Methods: A combination of 3D printing and hydrogel injection molding were used to develop patient specific kidney phantoms for preoperative rehearsal of RAPN. The patient specific kidney phantoms are constructed starting with each patient’s scan, composed mainly of polyvinyl alcohol (PVA), and include the tumor, parenchyma, artery, vein, and calyx. To prove the accuracy of this process, the models are validated for anatomical accuracy, mechanical, and functional properties. The kidney phantom is then surrounded by the other hydrogel models of relevant anatomy and placed in a body cast replicating a patient, where a surgical rehearsal is completed in a simulated setting. First, the surgeon viewed the patient’s scan and answered a questionnaire regarding their surgical plan. Next, the simulation was completed and clinically relevant performance metrics of simulation, including ischemia time and estimated blood loss, and a secondary questionnaire about surgical planning was completed. In our first study, surgeons’ improvement in confidence ratings following review of standard imaging vs rehearsals was performed and simulation metrics were compared to live surgical metrics and changes in surgical plan after each rehearsal and were investigated. Secondly, 19 patients in which a rehearsal was completed prior to surgery were compared to a propensity matched group in which standard of care was performed. Operative and postoperative clinical metrics were compared.

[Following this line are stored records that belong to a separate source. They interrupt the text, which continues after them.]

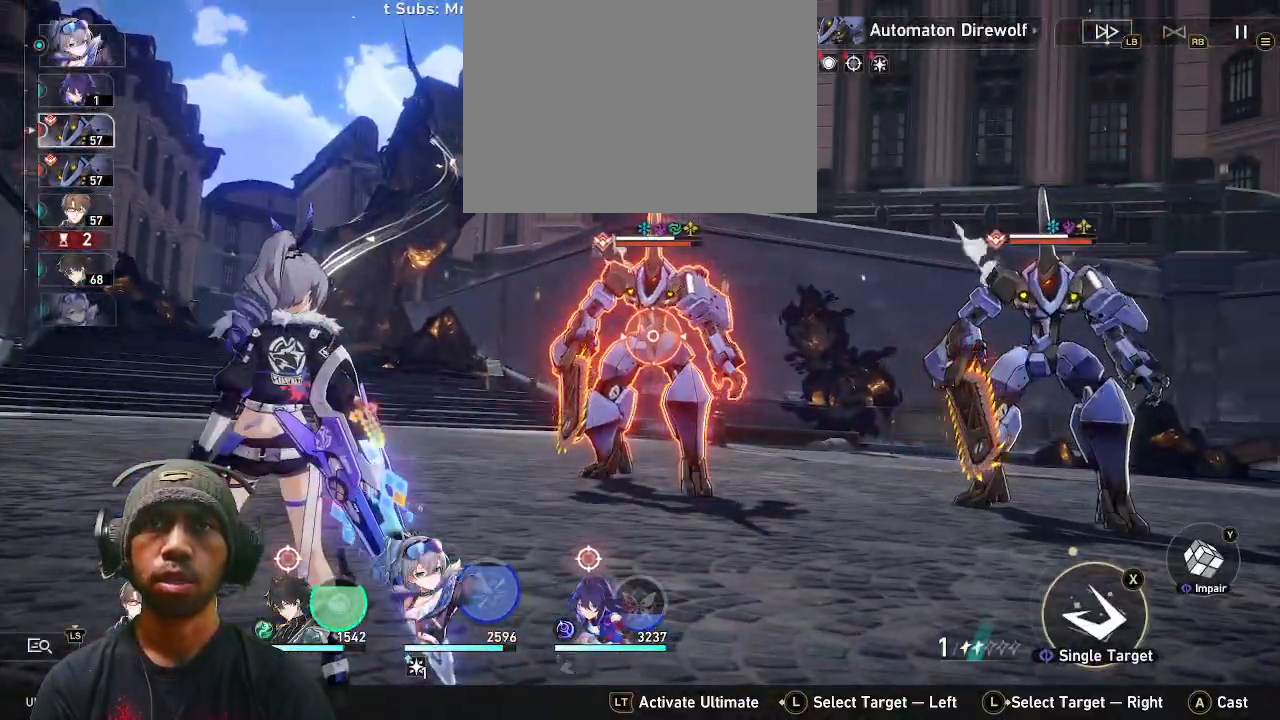
{"dt_ms": 500, "buttons": ["R2"], "left_stick": "center", "right_stick": "center", "events": []}
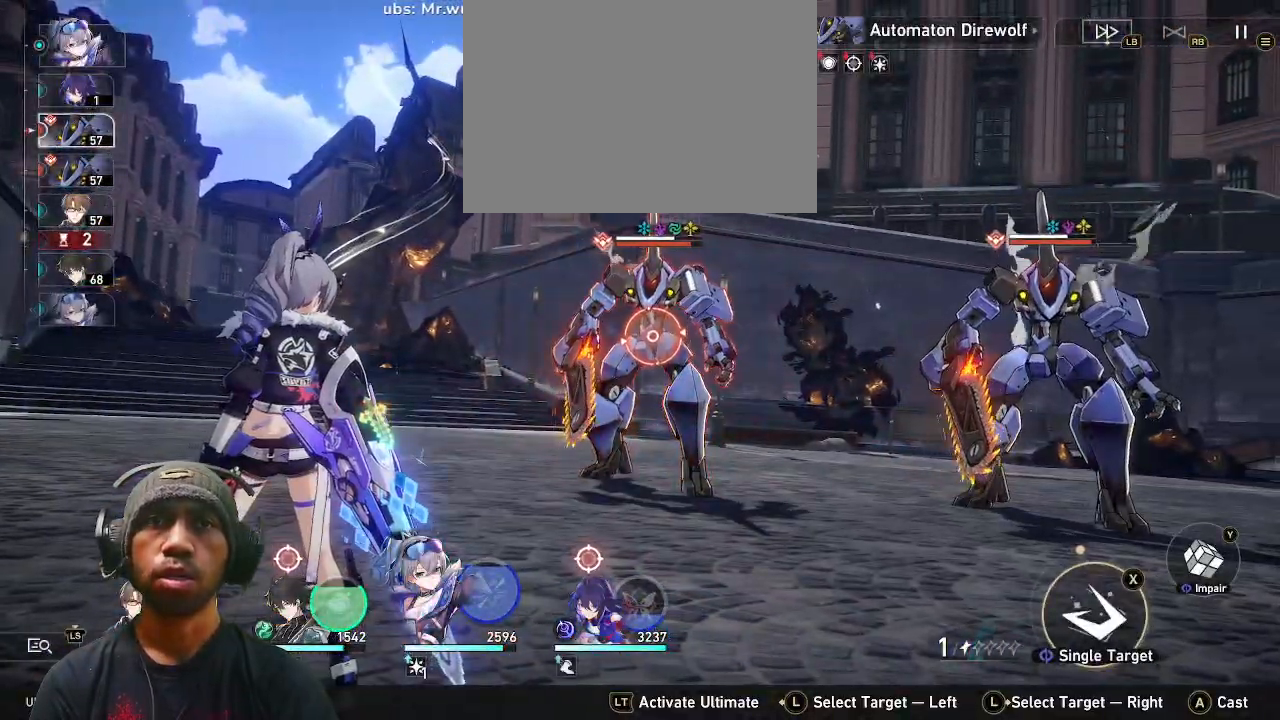
{"dt_ms": 500, "buttons": ["R2"], "left_stick": "center", "right_stick": "center", "events": []}
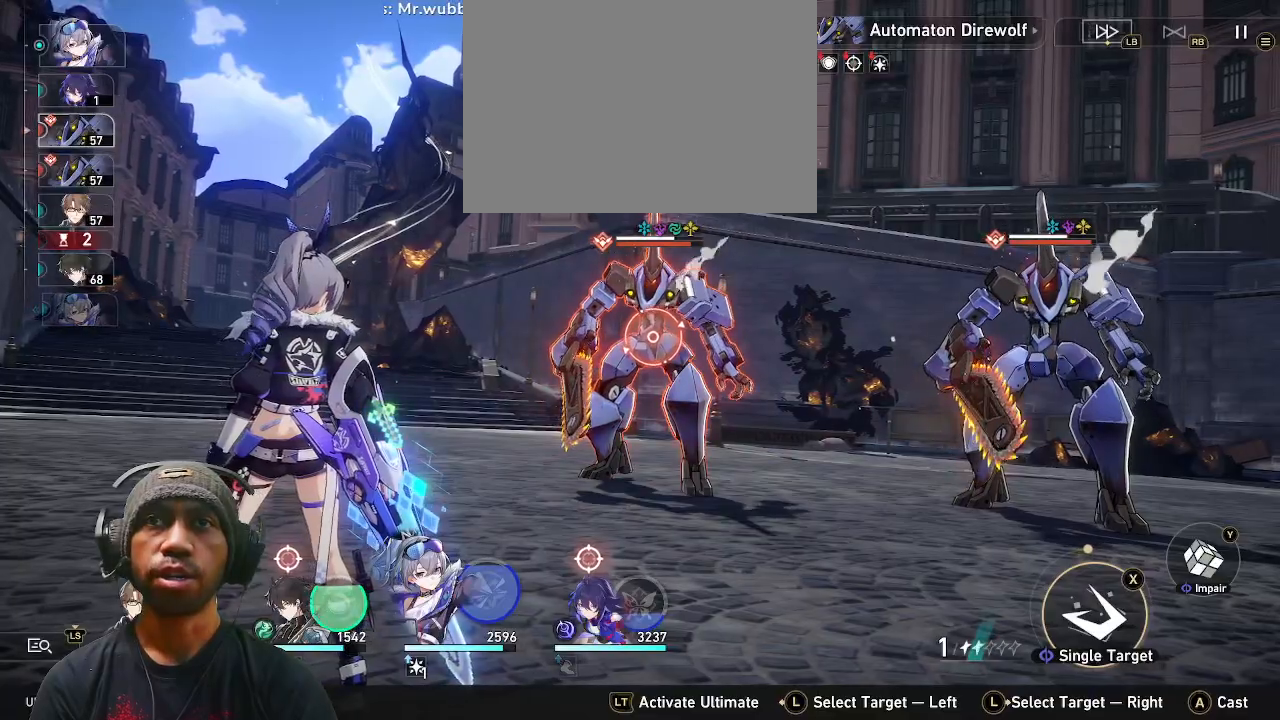
{"dt_ms": 500, "buttons": ["R2"], "left_stick": "center", "right_stick": "center", "events": []}
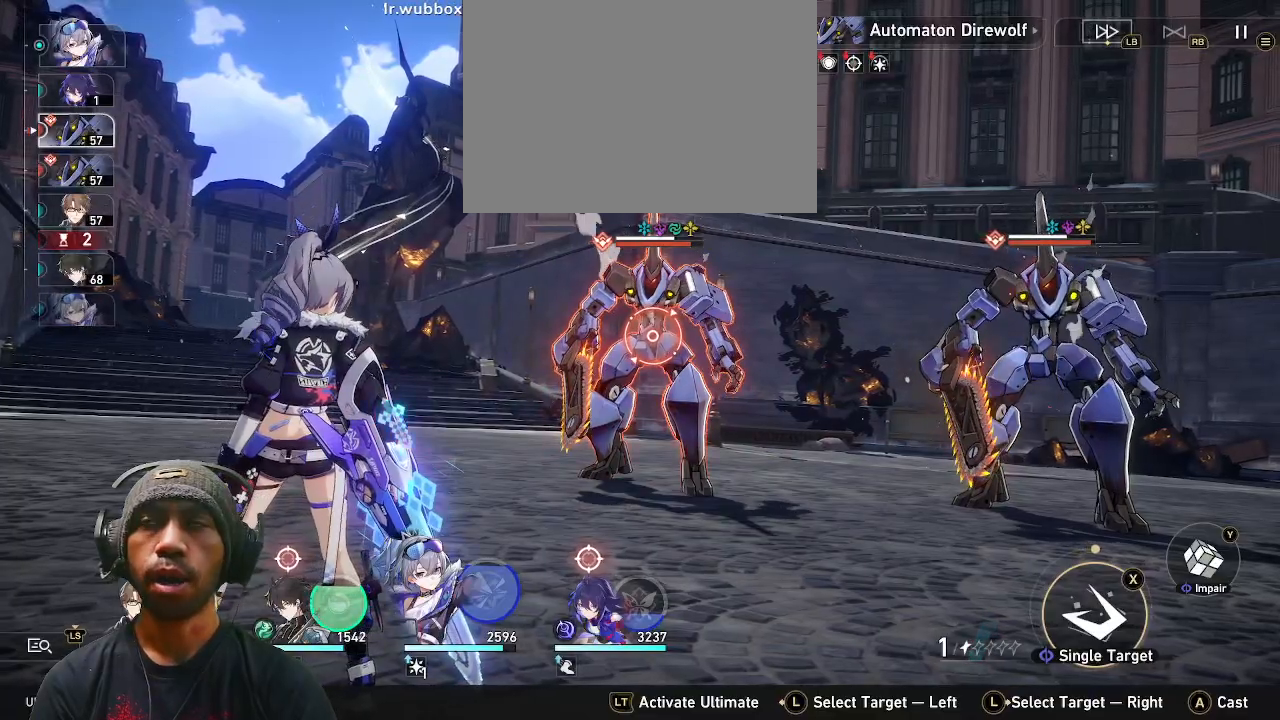
{"dt_ms": 500, "buttons": ["R2"], "left_stick": "center", "right_stick": "center", "events": []}
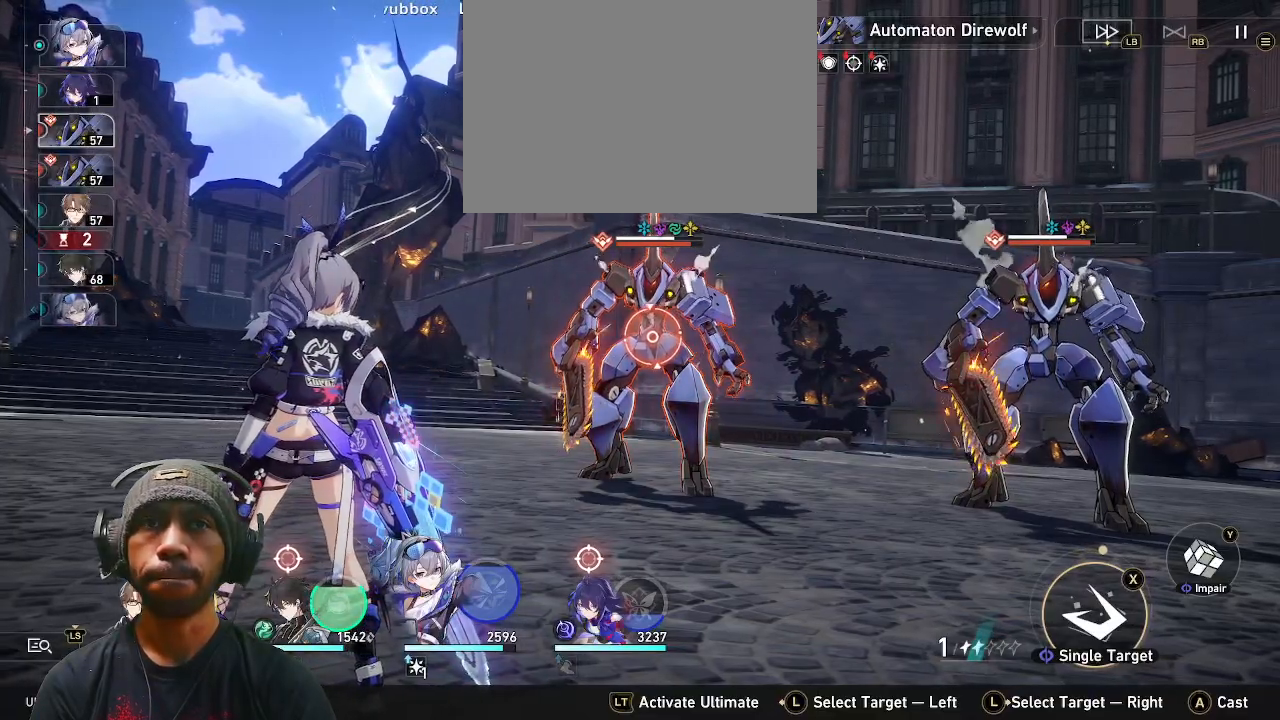
{"dt_ms": 500, "buttons": ["R2"], "left_stick": "center", "right_stick": "center", "events": []}
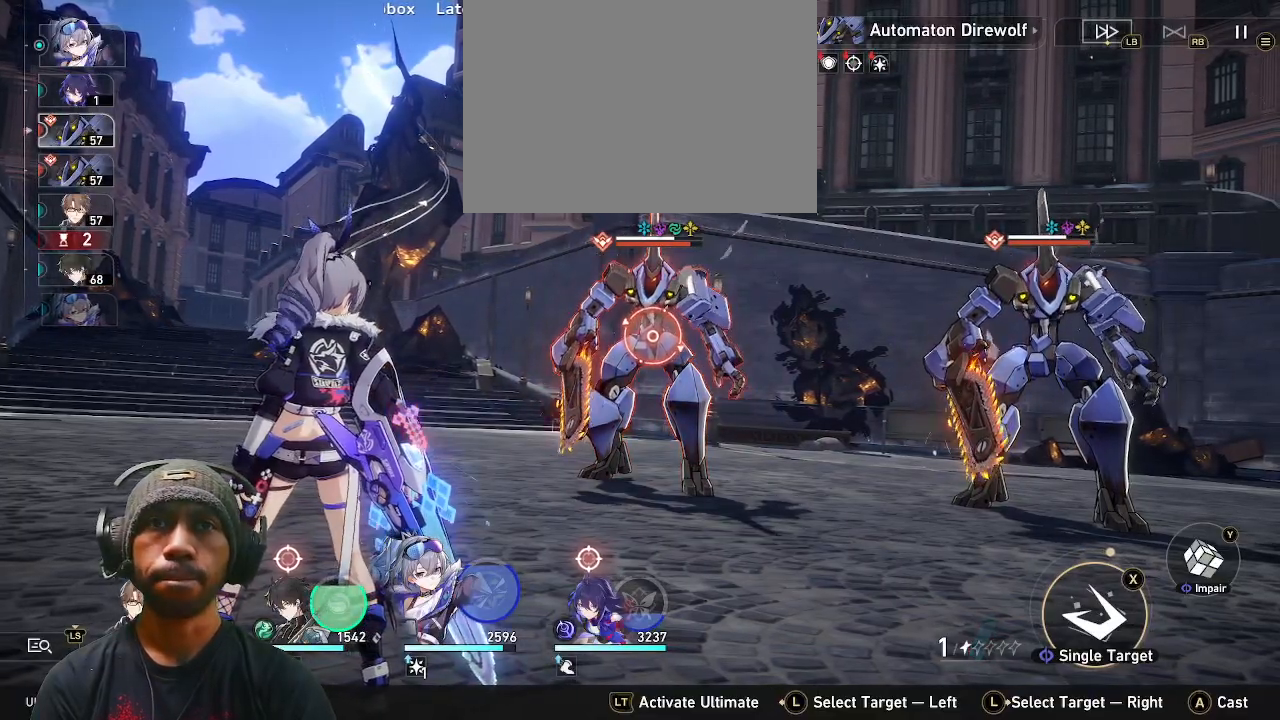
{"dt_ms": 500, "buttons": ["R2"], "left_stick": "center", "right_stick": "center", "events": []}
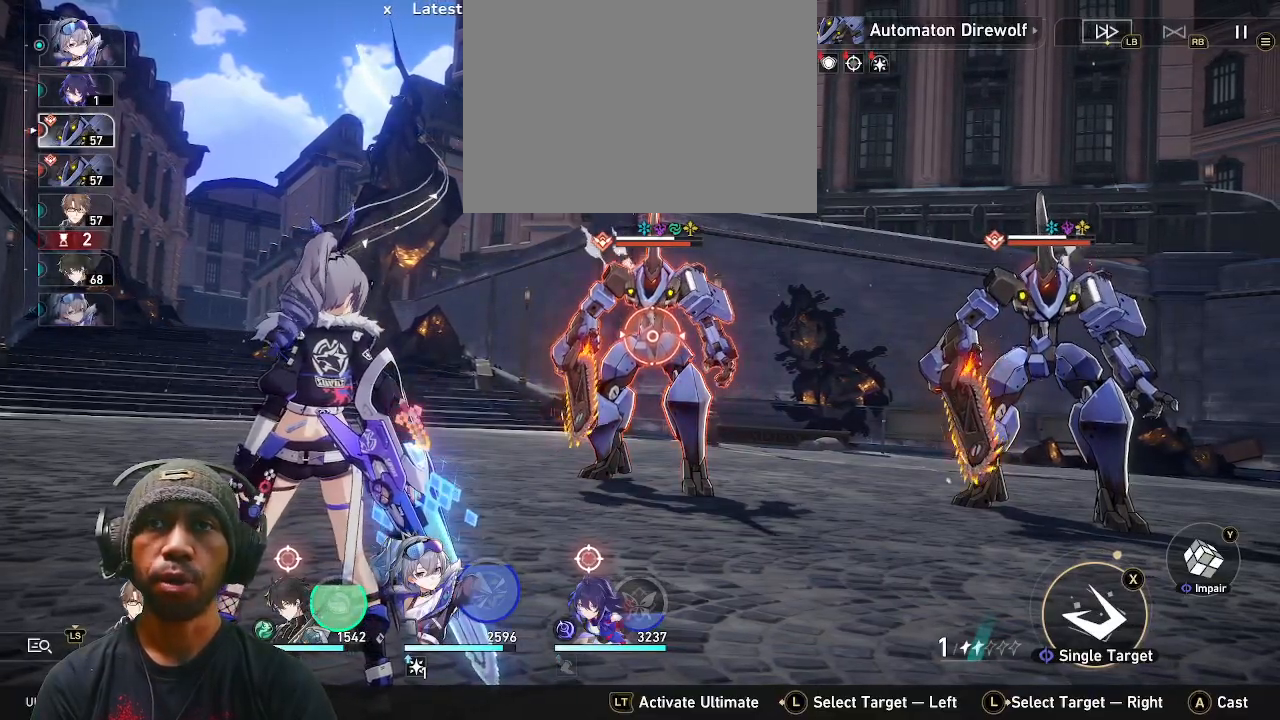
{"dt_ms": 500, "buttons": ["CROSS", "R2"], "left_stick": "center", "right_stick": "center", "events": [[500, "CROSS", "down"]]}
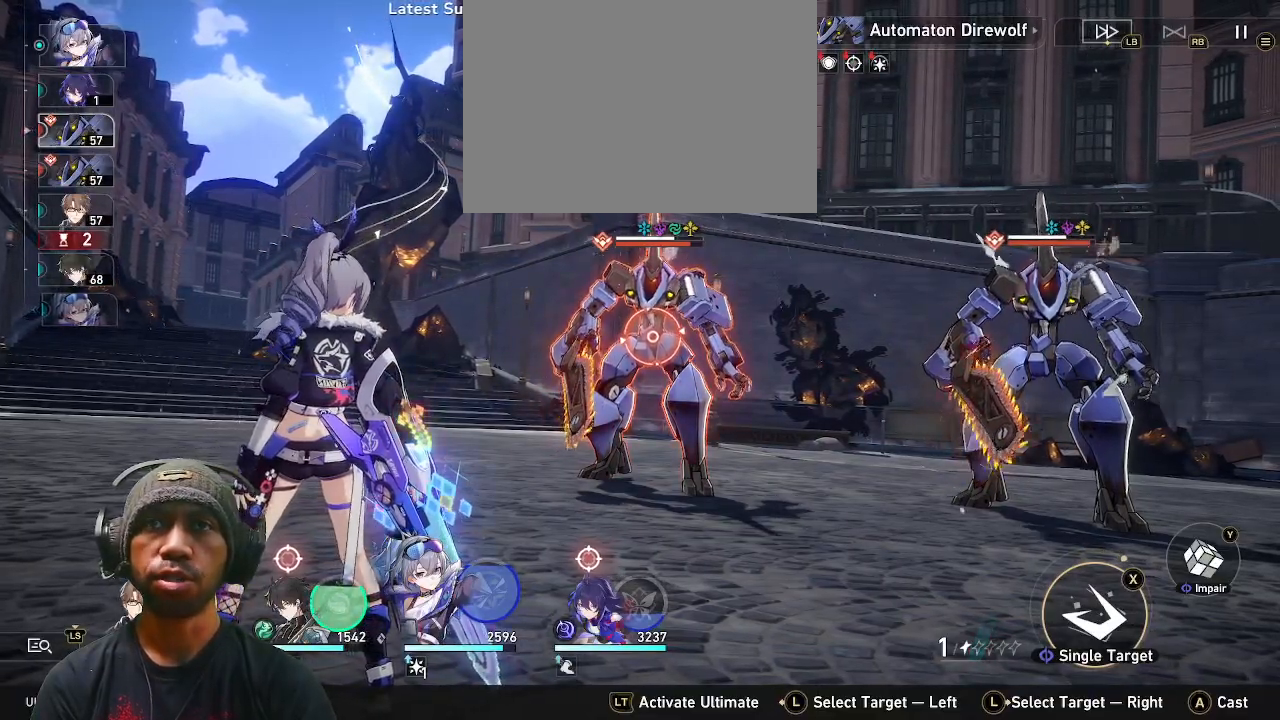
{"dt_ms": 500, "buttons": ["R2"], "left_stick": "center", "right_stick": "center", "events": [[167, "CROSS", "up"]]}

Analysis and Results: Nineteen patients with complex renal masses (median RENAL nephrometry scores=10 and median tumor size=4cm) scheduled for RAPN were prospectively randomized for PO-PSS using either virtual planning or surgical rehearsals. They were propensity-matched 1:2 to a “control” group (n=38) in terms of pre-operative characteristics: Age, Nephrometry score, Tumor size, Body mass index (BMI), Charlson comorbidity index (CCI), American Society of Anesthesiology (ASA) score and pre-operative estimated glomerular filtration rate (eGFR). Outcome metrics included: Warm ischemia time (WIT), Entry into pelvi-calyceal system (e-PCS), Positive surgical margin (PSM), Conversion to radical nephrectomy, Clavien-Dindo (C-D) complications, Estimated blood loss (EBL), Transfusion, Length of hospital stay (LOS), and, changes in Hematocrit (Hct), Creatinine (Creat) and eGFR (eGFR). Both groups were evenly matched for all pre-operative variables (all p values greater than 0.05). In the Study group, Hct was significant (p=0.022) but did not translate to clinically significant differences in transfusion rates. C-D complications were less (p=0.024) overall with no major (C-D3) complications and this was reflected in a lower LOS (2 vs 4 days, p=0.007). One patient in the Control group required conversion to radical nephrectomy. There were also statistically significant differences in favor of the Study group with respect to a lower rate of e-PCS (p=0.046) and PSM (p=0.041). No significant differences were observed for WIT, EBL, Creat and eGFR between the groups.
Conclusion: Application of this versatile, inexpensive and reproducible method for creating kidney phantoms has resulted in authentic anatomical structures, physical properties and functional properties and increased confidence in surgical plan.